Nine countries commit to halve maternal and newborn deaths in health facilities

UNICEF/Pirozzi

New WHO and UNICEF-supported network to improve care for mothers and babies
On February 14 of 2017, 9 countries – Bangladesh, Cote d’Ivoire, Ethiopia, Ghana, India, Malawi, Nigeria, Tanzania and Uganda – committed to halving preventable deaths of pregnant women and newborns in their health facilities within the next 5 years.

Through a new Network for Improving Quality of Care for Maternal, Newborn and Child Health, supported by WHO, UNICEF and other partners, the countries will work to improve the quality of care mothers and babies receive in their health facilities.

This Network aims to strengthen national efforts to end preventable deaths by 2030, as envisioned by the Every Woman Every Child Global Strategy for Women’s, Children’s and Adolescents’ Health. Countries will do that for example, by strengthening capacity and motivation of health professional to plan and manage quality improvement, improving data collection and increasing access to medicines, supplies, equipment and clean water.

“Every mother and infant deserves to receive the highest quality of care when they access health facilities in their communities,”

Dr Anthony Costello, Director, WHO Department of Maternal, Newborn, Child and Adolescent Health

Through a global learning platform, the Quality of Care Network will build a community of health practitioners from the facility level and up to develop evidence-based, yet context-specific, strategies to improve quality of care, harvest implementation ideas, and collect information and experiences about what is working.

Ending preventable deaths

The period around childbirth is the most critical for saving mothers and newborns, and preventing stillbirths. Every year, worldwide, 303 000 women die during pregnancy and childbirth, 2.7 million babies die during the first 28 days of life and 2.6 million babies are stillborn. Most of these deaths could be prevented with quality care during pregnancy and childbirth.

However, the provision of care is uneven within and between countries, and often fails to respect the rights and dignity of those who seek it.

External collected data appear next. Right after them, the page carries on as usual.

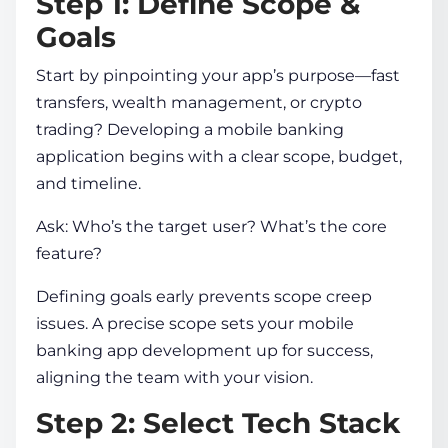
Step 1: Define Scope &
Goals
Start by pinpointing your app’s purpose—fast
transfers, wealth management, or crypto
trading?
Developing a mobile banking
application
begins with a clear scope, budget,
and timeline.
Ask: Who’s the target user? What’s the core
feature?
Defining goals early prevents scope creep
issues. A precise scope sets your
mobile
banking app development
up for success,
aligning the team with your vision.
Step 2: Select Tech Stack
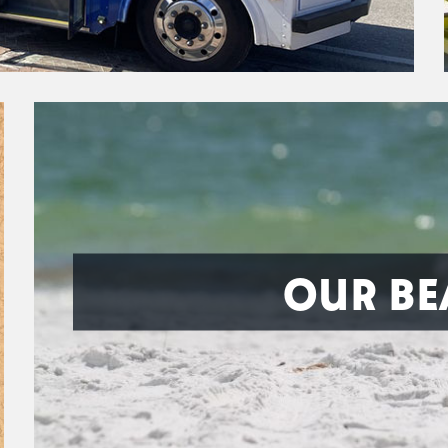
OUR BE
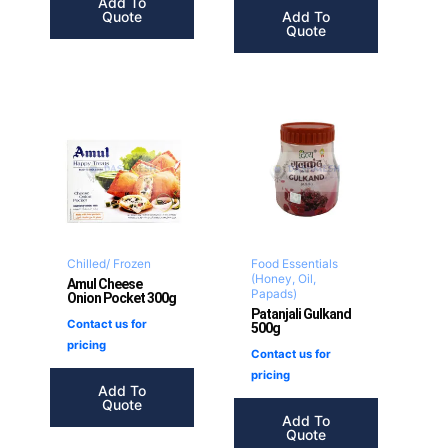
Add To
Quote
Add To
Quote
Chilled/ Frozen
Food Essentials
(Honey, Oil,
Amul Cheese
Papads)
Onion Pocket 300g
Patanjali Gulkand
Contact us for
500g
pricing
Contact us for
pricing
Add To
Quote
Add To
Quote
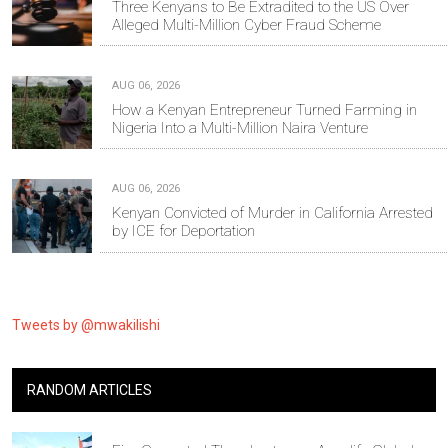
Three Kenyans to Be Extradited to the US Over
Alleged Multi-Million Cyber Fraud Scheme
AUG 06, 2026
How a Kenyan Entrepreneur Turned Farming in
Nigeria Into a Multi-Million Naira Venture
AUG 06, 2026
Kenyan Convicted of Murder in California Arrested
by ICE for Deportation
Tweets by @mwakilishi
RANDOM ARTICLES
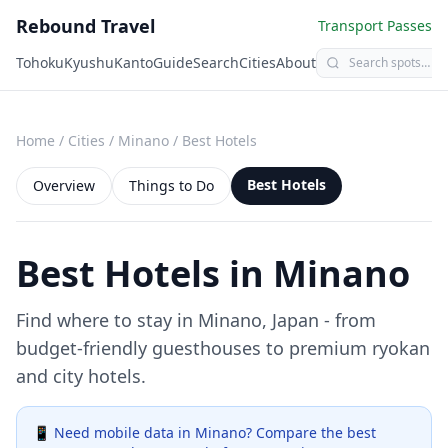
Rebound Travel
Transport Passes
Tohoku
Kyushu
Kanto
Guide
Search
Cities
About
Home
/
Cities
/
Minano
/
Best Hotels
Best Hotels
Overview
Things to Do
Best Hotels in
Minano
Find where to stay in
Minano
, Japan - from
budget-friendly guesthouses to premium ryokan
and city hotels.
📱 Need mobile data in
Minano
? Compare the best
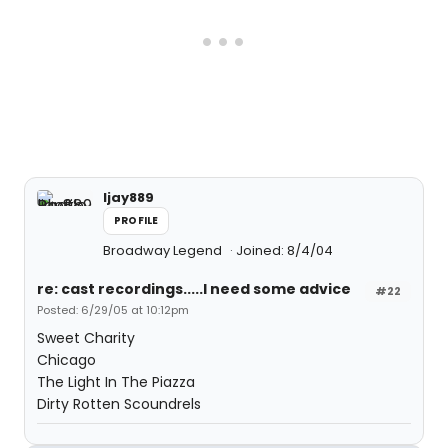
ljay889
PROFILE
Broadway Legend
Joined: 8/4/04
re: cast recordings.....I need some advice
#22
Posted: 6/29/05 at 10:12pm
Sweet Charity
Chicago
The Light In The Piazza
Dirty Rotten Scoundrels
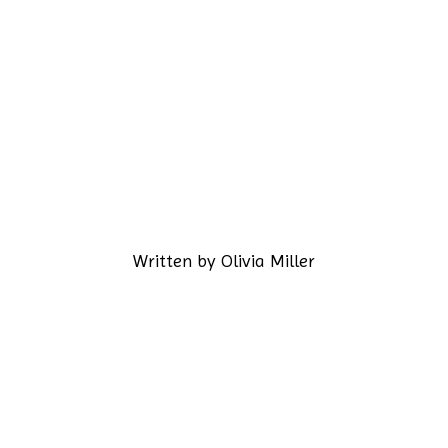
Written by
Olivia Miller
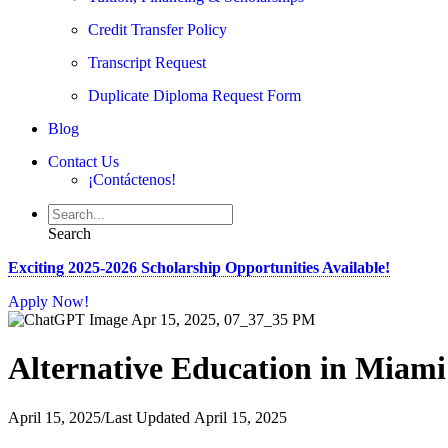
Credit Transfer Policy
Transcript Request
Duplicate Diploma Request Form
Blog
Contact Us
¡Contáctenos!
Search
Exciting 2025-2026 Scholarship Opportunities Available!
Apply Now!
Alternative Education in Miam
April 15, 2025
/
Last Updated April 15, 2025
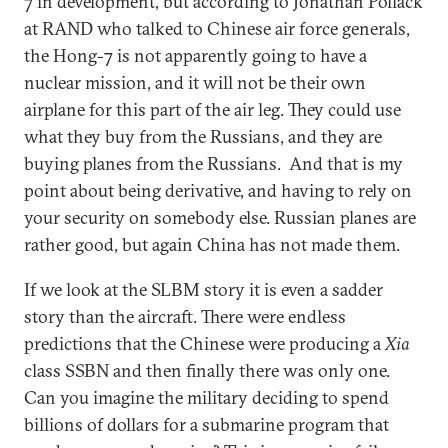
7 in development, but according to Jonathan Pollack
at RAND who talked to Chinese air force generals,
the Hong-7 is not apparently going to have a
nuclear mission, and it will not be their own
airplane for this part of the air leg. They could use
what they buy from the Russians, and they are
buying planes from the Russians. And that is my
point about being derivative, and having to rely on
your security on somebody else. Russian planes are
rather good, but again China has not made them.
If we look at the SLBM story it is even a sadder
story than the aircraft. There were endless
predictions that the Chinese were producing a
Xia
class SSBN and then finally there was only one.
Can you imagine the military deciding to spend
billions of dollars for a submarine program that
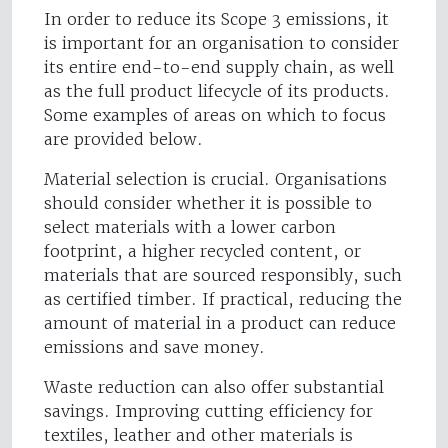
In order to reduce its Scope 3 emissions, it
is important for an organisation to consider
its entire end-to-end supply chain, as well
as the full product lifecycle of its products.
Some examples of areas on which to focus
are provided below.
Material selection is crucial. Organisations
should consider whether it is possible to
select materials with a lower carbon
footprint, a higher recycled content, or
materials that are sourced responsibly, such
as certified timber. If practical, reducing the
amount of material in a product can reduce
emissions and save money.
Waste reduction can also offer substantial
savings. Improving cutting efficiency for
textiles, leather and other materials is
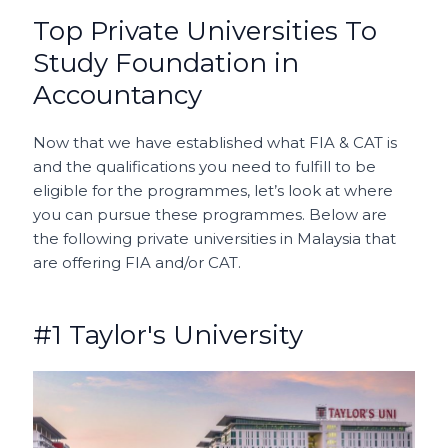
Top Private Universities To
Study Foundation in
Accountancy
Now that we have established what FIA & CAT is
and the qualifications you need to fulfill to be
eligible for the programmes, let’s look at where
you can pursue these programmes. Below are
the following private universities in Malaysia that
are offering FIA and/or CAT.
#1 Taylor's University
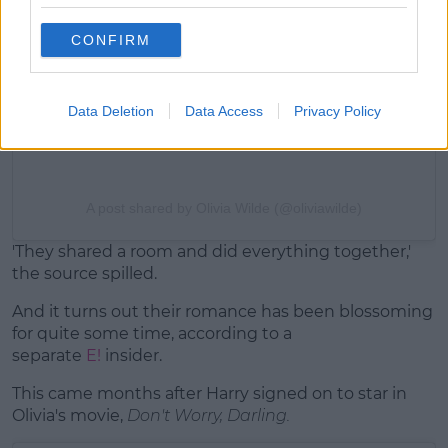
CONFIRM
Data Deletion
Data Access
Privacy Policy
A post shared by Olivia Wilde (@oliviawilde)
'They shared a room and did everything together,'
the source spilled.
And it turns out their romance has been blossoming
for quite some time, according to a
separate
E!
insider.
This came months after Harry signed on to star in
Olivia's movie,
Don't Worry, Darling.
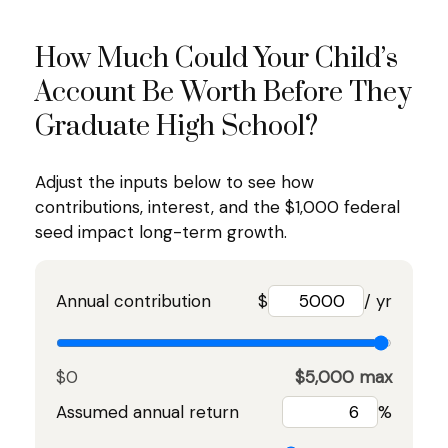
How Much Could Your Child’s
Account Be Worth Before They
Graduate High School?
Adjust the inputs below to see how
contributions, interest, and the $1,000 federal
seed impact long-term growth.
Annual contribution
$
/ yr
$0
$5,000 max
Assumed annual return
%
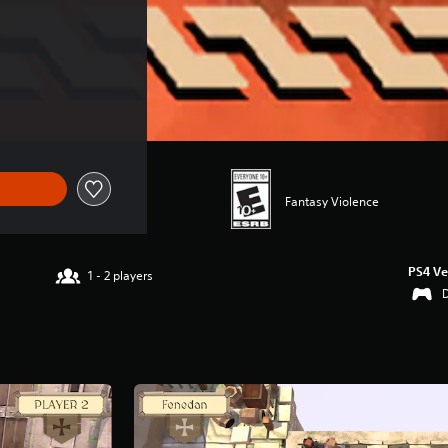
Fantasy Violence
PS4 Ve
1 - 2 players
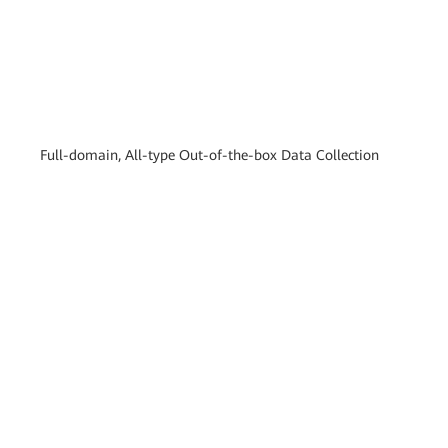
Full-domain, All-type Out-of-the-box Data Collection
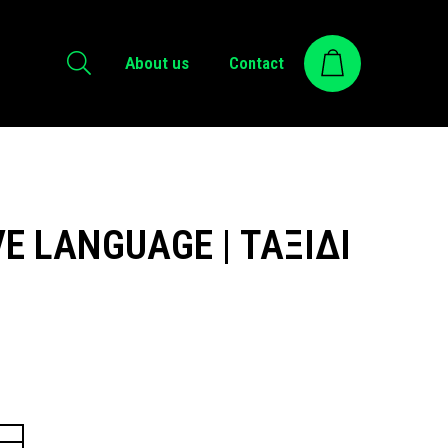
About us
Contact
E LANGUAGE | ΤΑΞΙΔΙ
ice
nge:
.00 €
rough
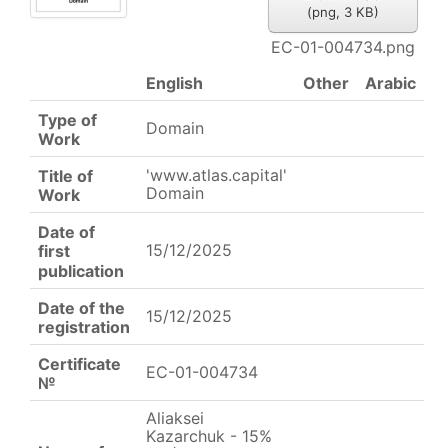
(
png,
3 KB
)
EC-01-004734.png
English
Other
Arabic
Type of
Domain
Work
'www.atlas.capital'
Title of
Domain
Work
Date of
15/12/2025
first
publication
Date of the
15/12/2025
registration
Certificate
EC-01-004734
№
Aliaksei
Kazarchuk - 15%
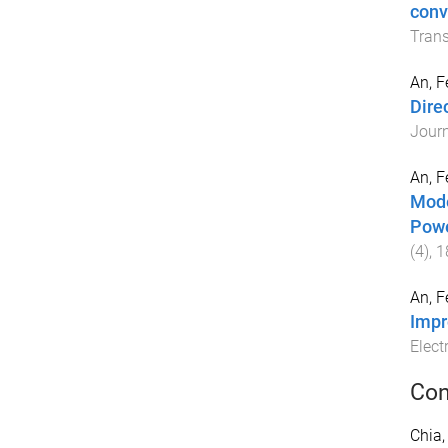
conv
Trans
An, F
Dire
Journ
An, F
Mode
Powe
(
4
),
1
An, F
Impr
Elect
Con
Chia,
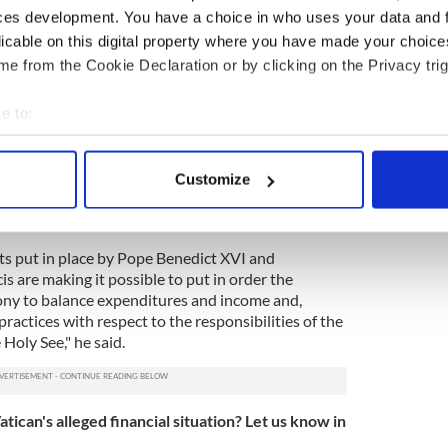
d and complex reality like the church."
ces development. You have a choice in who uses your data and 
licable on this digital property where you have made your choic
October 22 interview that allegations of
atican is facing collapse are "not true."
e from the Cookie Declaration or by clicking on the Privacy trig
ation of the Holy See is no different than that of any
e to:
erent continents," he said. "At a certain point, one
bout your geographical location which can be accurate to within 
what is brought in and try to rebalance the
 actively scanning it for specific characteristics (fingerprinting)
Customize
 personal data is processed and set your preferences in the
det
 sheet "is not the result of stealing, cunning, and
e content and ads, to provide social media features and to analy
s put in place by Pope Benedict XVI and
 our site with our social media, advertising and analytics partn
 are making it possible to put in order the
 provided to them or that they’ve collected from your use of their
ny to balance expenditures and income and,
ractices with respect to the responsibilities of the
Holy See," he said.
ican's alleged financial situation? Let us know in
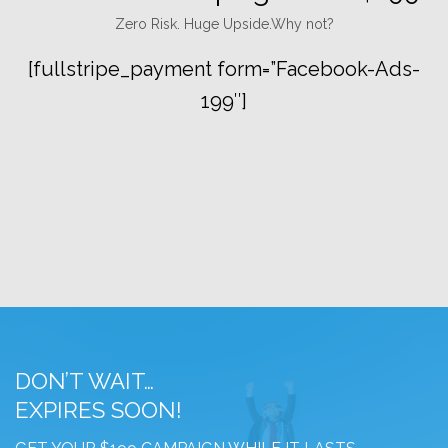
Zero Risk. Huge Upside.Why not?
[fullstripe_payment form=”Facebook-Ads-
199″]
DON’T WAIT…
EXPIRES SOON!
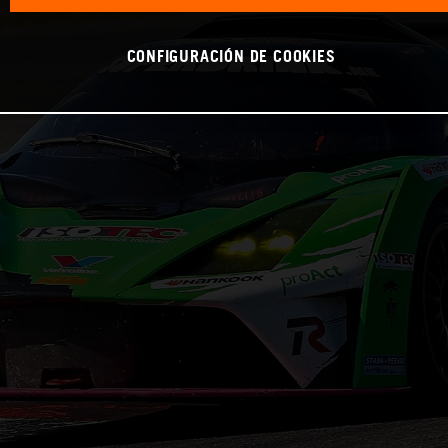
CONFIGURACIÓN DE COOKIES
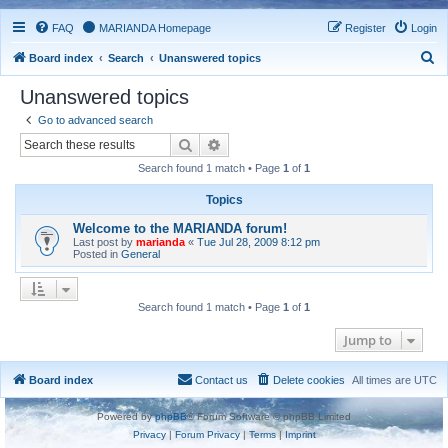
FAQ
MARIANDA Homepage
Register
Login
S
Board index
Search
Unanswered topics
e
Unanswered topics
a
Go to advanced search
r
Search
Advanced search
c
Search found 1 match • Page
1
of
1
h
Topics
Welcome to the MARIANDA forum!
Last post by
marianda
«
Tue Jul 28, 2009 8:12 pm
Posted in
General
Search found 1 match • Page
1
of
1
Jump to
Board index
Contact us
Delete cookies
All times are
UTC
Powered by
phpBB
® Forum Software © phpBB Limited
Privacy
|
Forum Privacy
|
Terms
|
Imprint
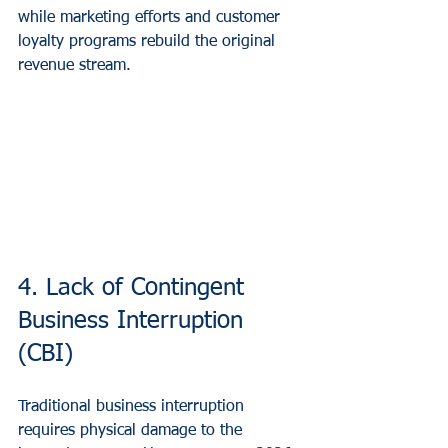
while marketing efforts and customer 
loyalty programs rebuild the original 
revenue stream.
4. Lack of Contingent 
Business Interruption 
(CBI)
Traditional business interruption 
requires physical damage to the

“Births in health facilities have increased in the past decade. Attention is now shifting from access to care to improving the quality of care so that countries can achieve the Sustainable Development Goals targets to end preventable maternal, newborn and child deaths by 2030.”

Dr Anthony Costello, Director, WHO Department of Maternal, Newborn, Child and Adolescent Health

 

New quality of care standards

Utilizing WHO’s Standards for improving quality of maternal and newborn care in health facilities, published in 2016, countries within the Network will work to improve both the provision of, and patients’ experience of health care. The eight new standards provide a quality of care framework which will help countries ensure their services are safe, effective, timely, efficient, equitable and people-centred.

Under WHO standards, the health facilities should have competent and motivated health professionals and the availability of essential resources, such as clean water, medicines, equipment, supplies and proper waste management. They also need functional referral systems between levels of care, access to functioning ambulances for emergency transportation, and information systems that collect adequate patient records, register births and deaths, and facilitate routine audits.

Additionally, the standards help countries ensure no women or newborn is subjected to unnecessary or harmful practices during labour, childbirth or the early postnatal period. It ensures all patients are given privacy and that their confidentiality is respected.

Countries leading the way

The first 9 countries in the Network have committed to identifying the actions they will take to improve quality of care and will work with partners to deliver the vision of quality that encompasses values of equity and dignity.

To achieve this, governments will build and strengthen their national institutions, identify quality of care focal points at all levels of the health system, accelerate and sustain the implementation of quality-of-care improvement packages for mothers, newborns and children, and work with all groups involved to facilitate learning, knowledge sharing and accountability.